Core Concepts
Proposing a Hybrid Similarity (HySim) measure combining Chebychev and Minkowski distances for improved patch matching in image inpainting.
Abstract
Abstract:
Inpainting is crucial for various applications like medical imaging and remote sensing.
Model-driven approaches are essential when data availability is limited.
Introduction:
Human eye seeks visual coherence, driving advancements in computer vision.
Model-driven vs. data-driven approaches have strengths and limitations.
An Efficient Hybrid Similarity Measure for Patch Matching in Image Inpainting:
Proposes HySim to enhance patch selection with reduced mismatch errors.
Combines Chebychev and Minkowski distances for improved performance.
Related Work:
Three prominent approaches: Diffusion-based, Patch-based, Deep Learning.

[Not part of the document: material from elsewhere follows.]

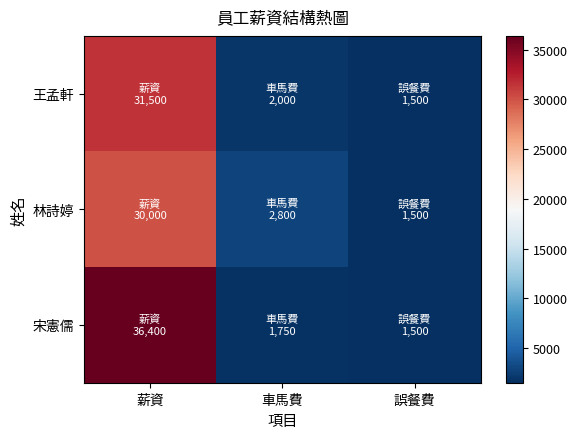

Reading left to right, transcribe all the data shown in this chart.

王孟軒: 薪資=31500	車馬費=2000	誤餐費=1500
林詩婷: 薪資=30000	車馬費=2800	誤餐費=1500
宋憲儒: 薪資=36400	車馬費=1750	誤餐費=1500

Examplar-based Approach: Overview and Limitation:
Priority computation and patch selection are crucial steps in the approach.
SSD metric can lead to cumulative mismatch errors compromising results.
Experimental Setup:
Evaluation conducted on various datasets from basic shapes to texture-rich images.
Results and Discussion:
HySim outperformed existing model-driven approaches in avoiding mismatch errors.
Conclusions and Perspectives:
HySim shows promise in high-quality image inpainting tasks.
Stats
"Experimental results showcased the effectiveness of our approach against other model-driven techniques."
"HySim resulted in smooth, well-inpainted images with reduced mismatch errors."